[[ Material provided, beginning ]]

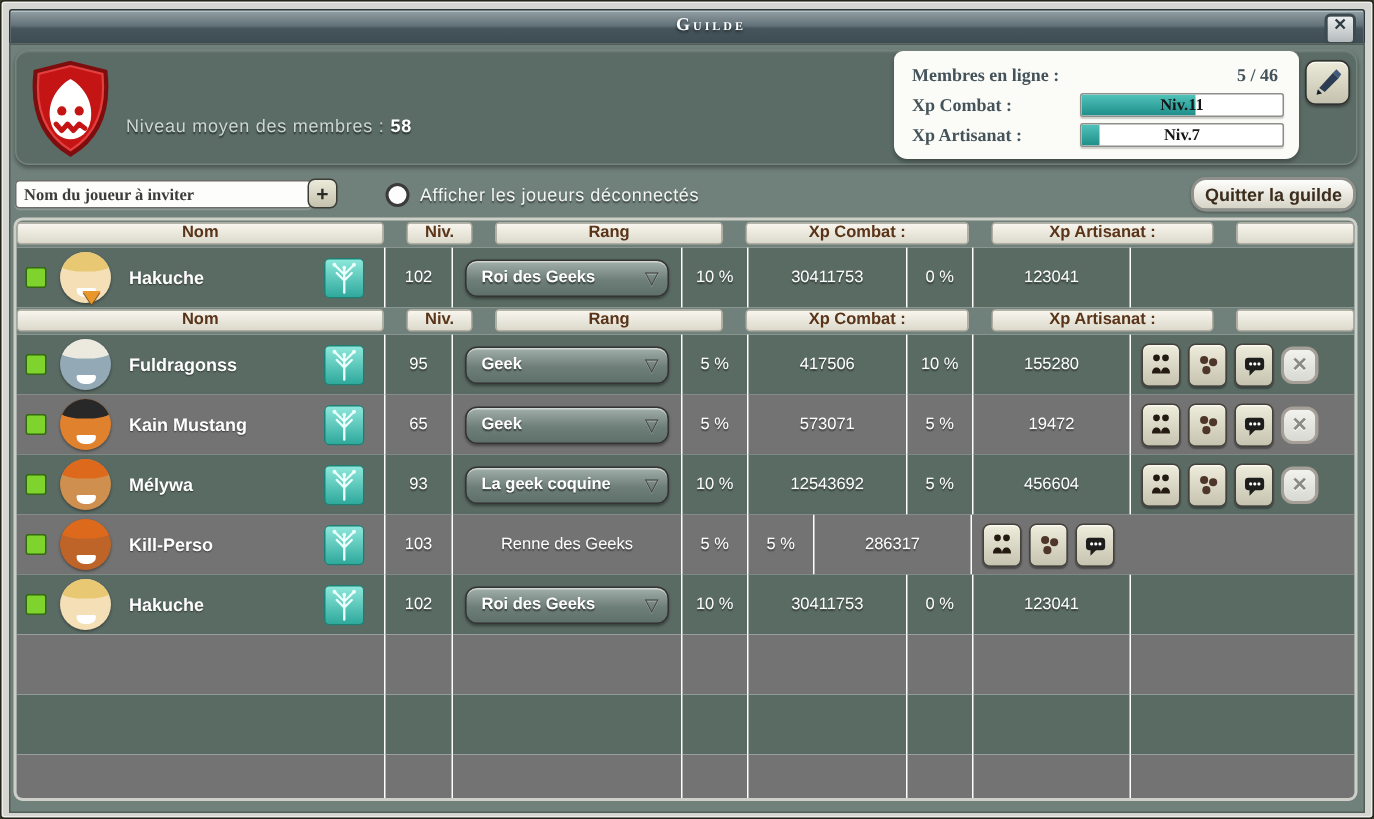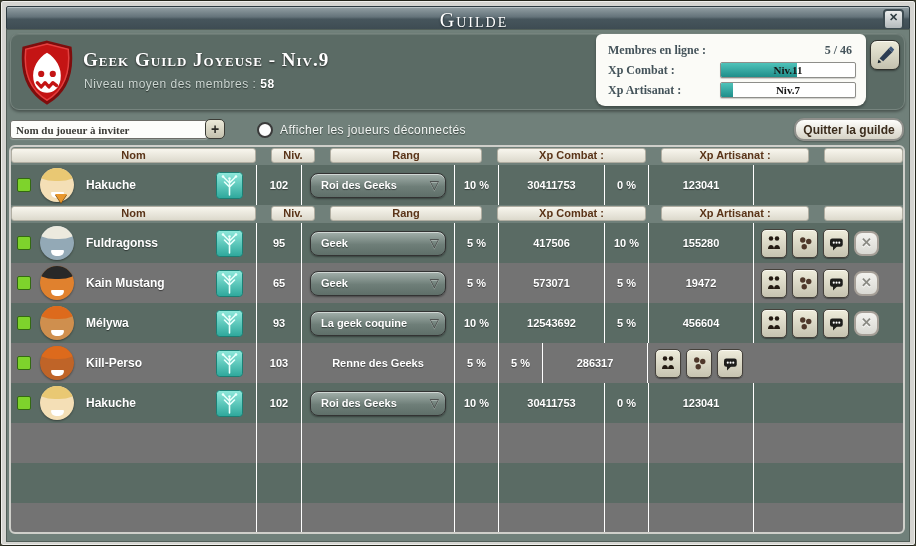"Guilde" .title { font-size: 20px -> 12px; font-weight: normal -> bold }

[[ Material provided, end ]]
[[ Material provided, beginning ]]

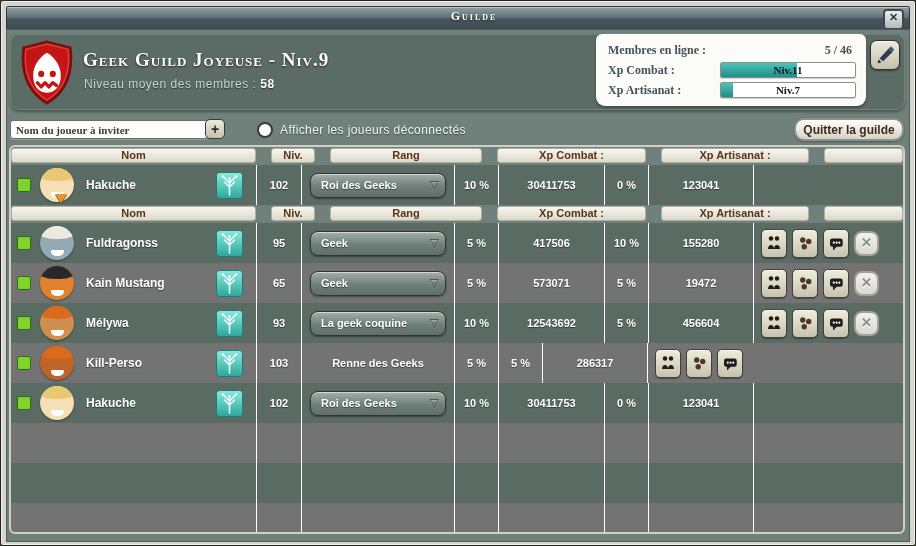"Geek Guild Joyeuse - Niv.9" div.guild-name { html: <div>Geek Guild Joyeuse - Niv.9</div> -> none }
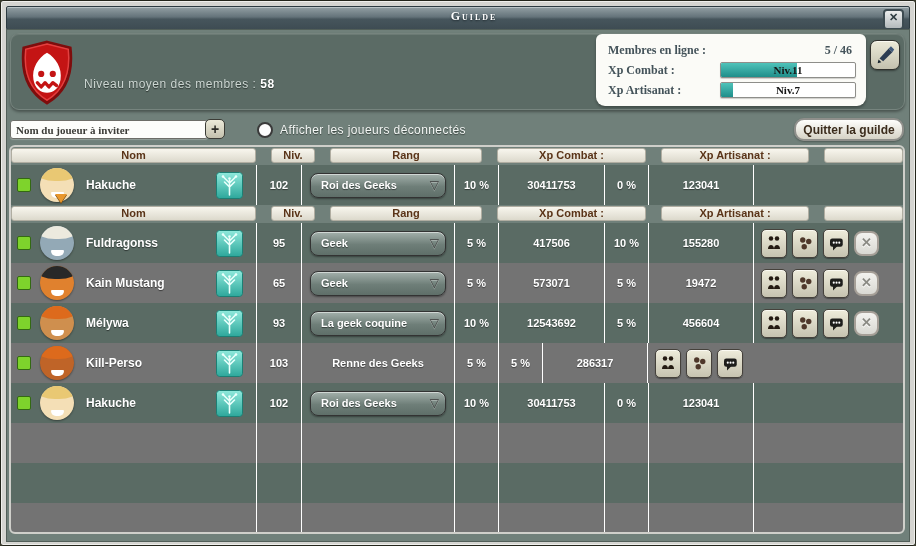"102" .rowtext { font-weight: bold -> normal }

[[ Material provided, end ]]
[[ Material provided, beginning ]]

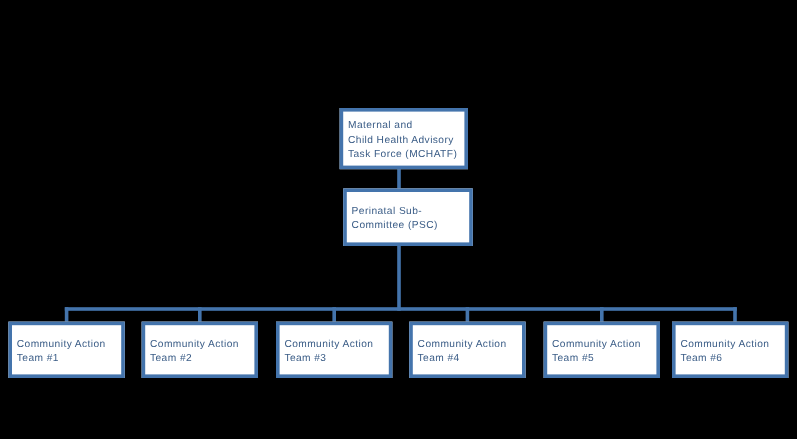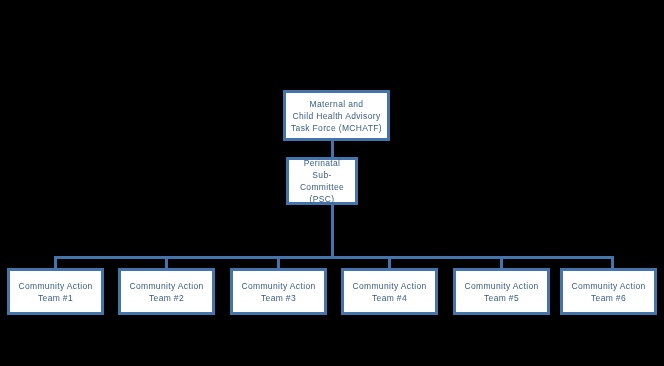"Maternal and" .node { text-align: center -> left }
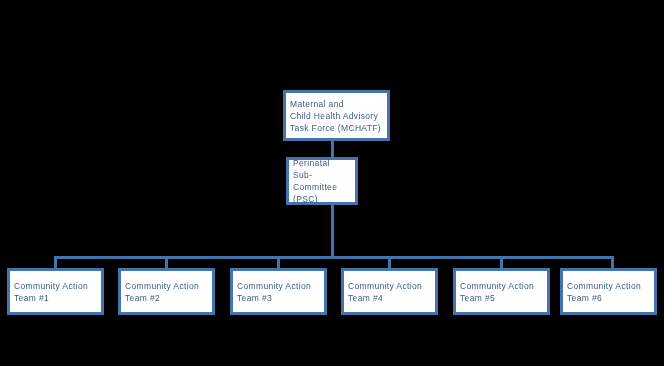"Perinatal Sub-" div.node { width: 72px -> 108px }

[[ Material provided, end ]]

### Exercise prompt
From the records above, copy only the lines running from the line holding "text-align: center ->" through the line holding "width: 72px ->", with no pictures.

### Task output
"Maternal and" .node { text-align: center -> left }
"Perinatal Sub-" div.node { width: 72px -> 108px }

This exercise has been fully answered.